- _Your goal_: Write out the lines of the records below as a JSON list of strings, one string per line, skipping blank lines. Leave the pictures out of the answer.
----- Recorded information -----
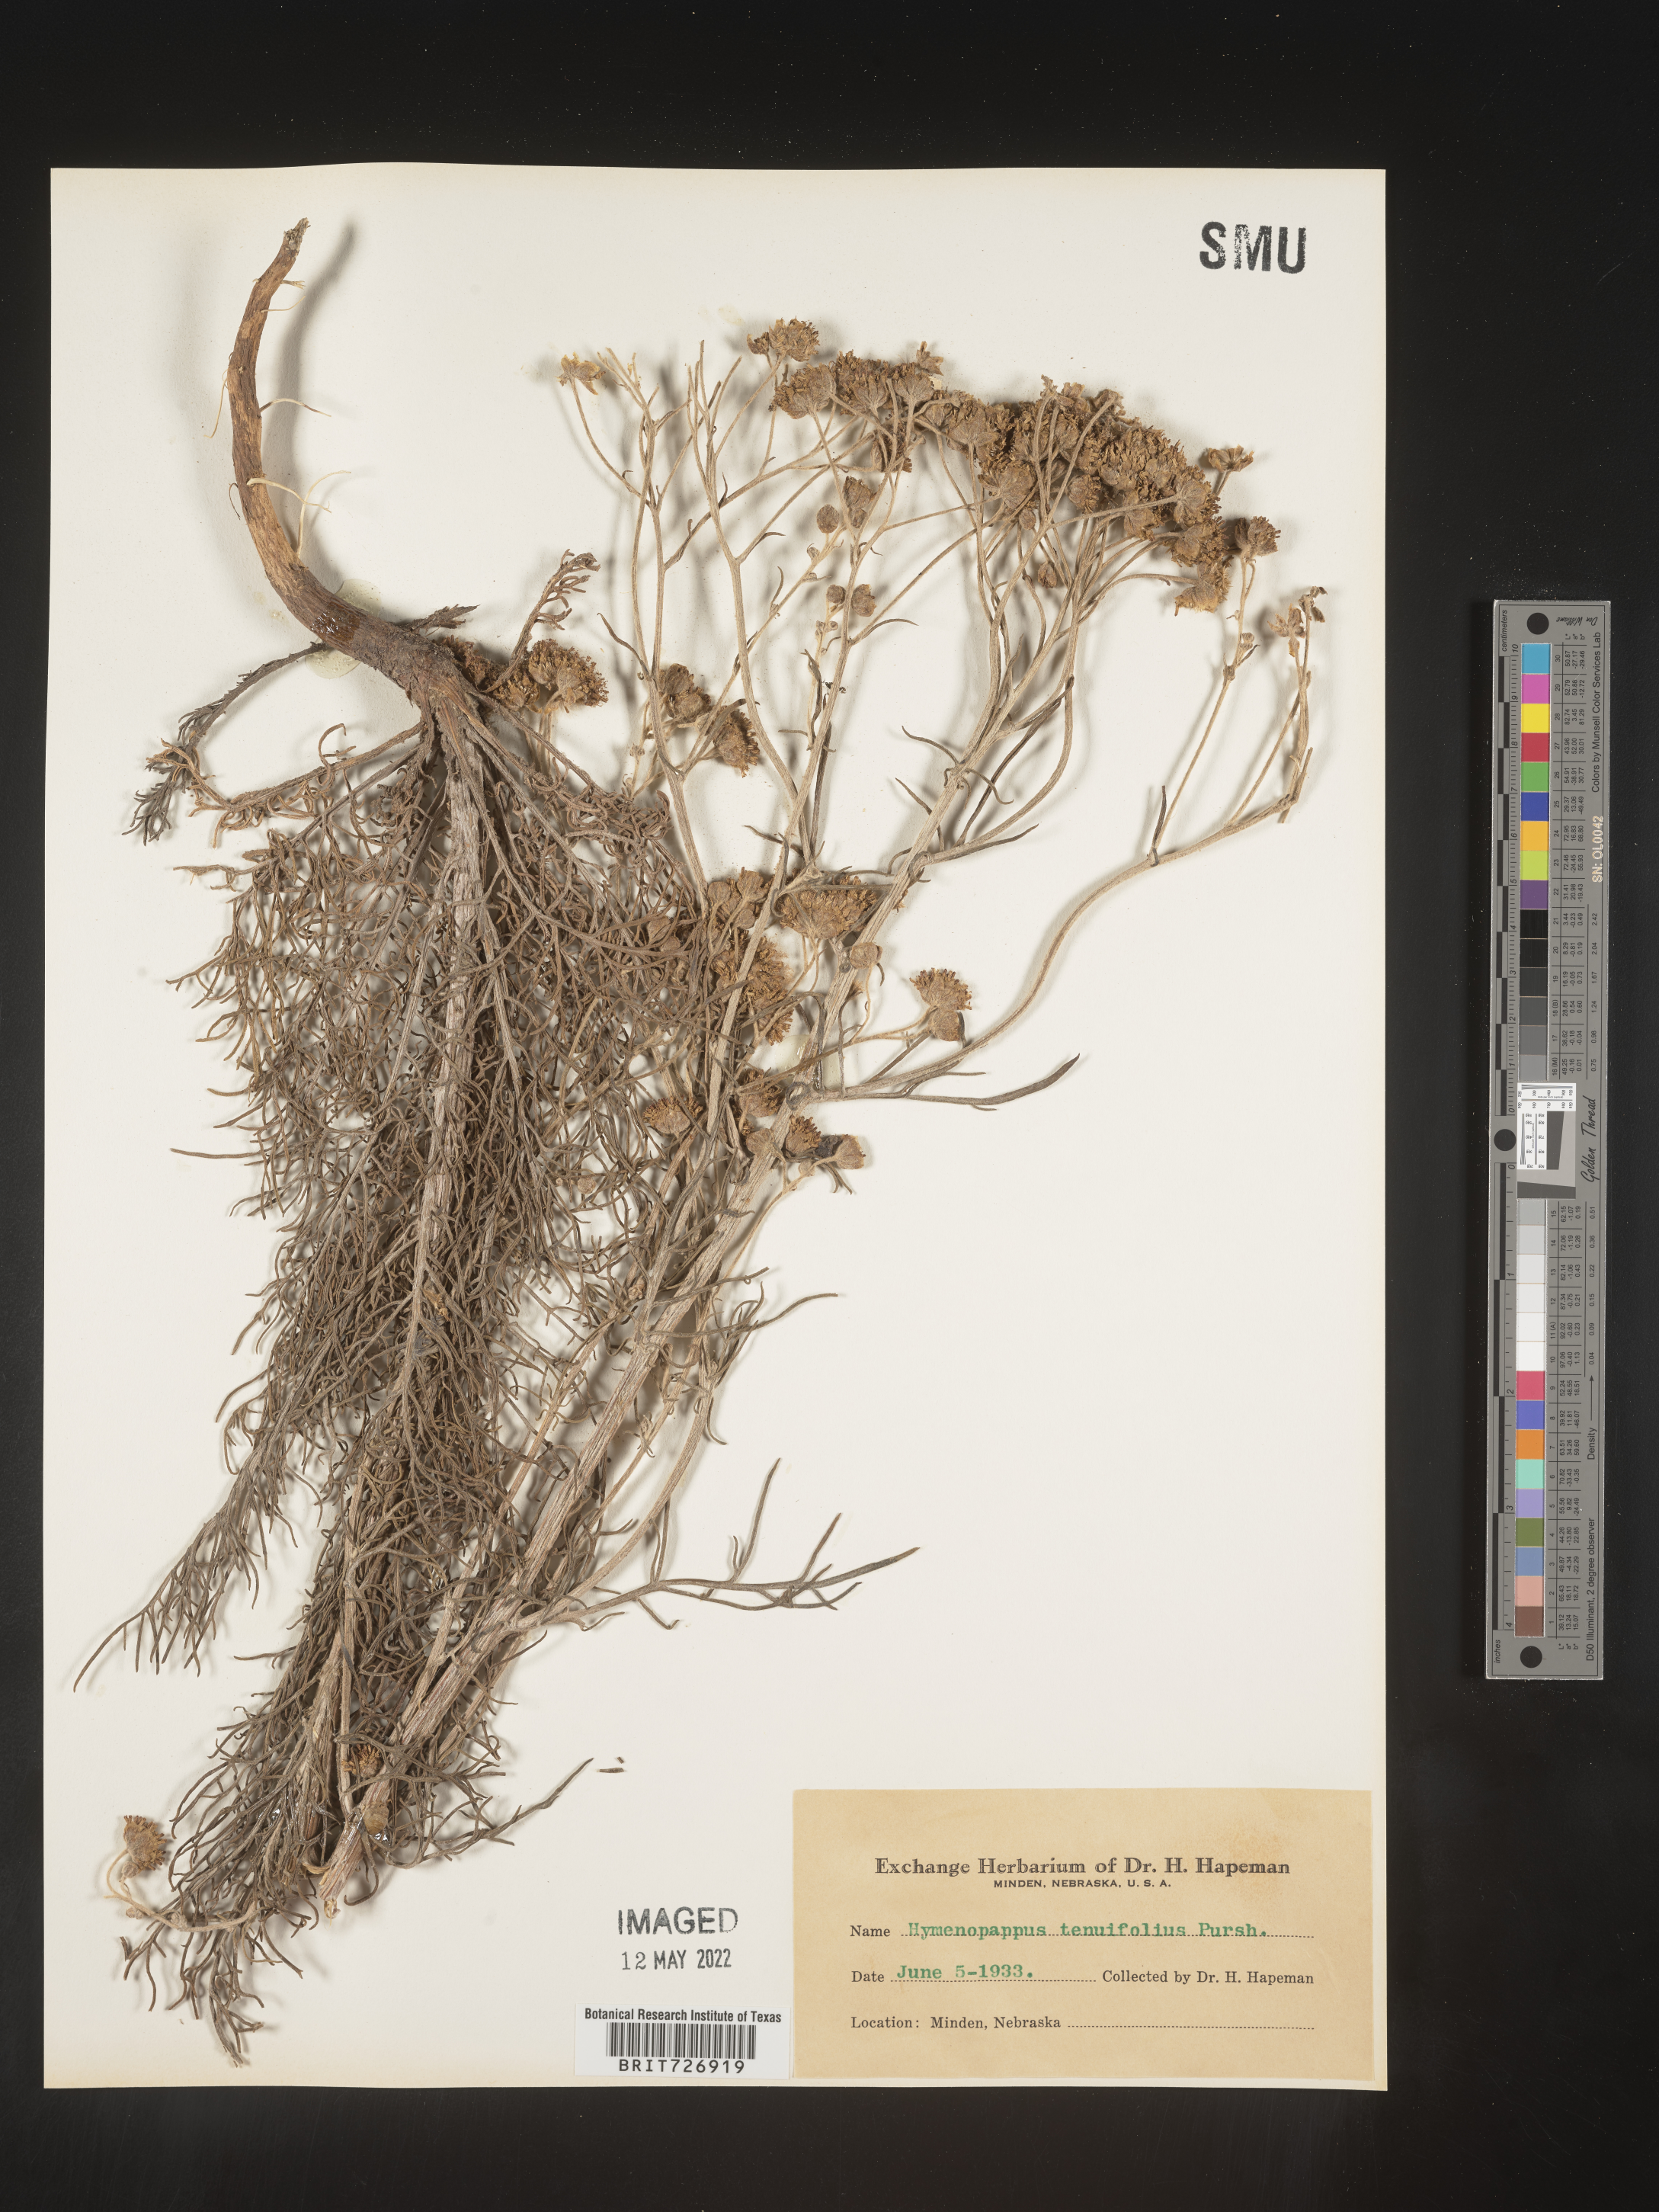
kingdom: Plantae
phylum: Tracheophyta
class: Magnoliopsida
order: Asterales
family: Asteraceae
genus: Hymenopappus
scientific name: Hymenopappus tenuifolius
-----
- _Solution for this problem_:
[
  "kingdom: Plantae",
  "phylum: Tracheophyta",
  "class: Magnoliopsida",
  "order: Asterales",
  "family: Asteraceae",
  "genus: Hymenopappus",
  "scientific name: Hymenopappus tenuifolius"
]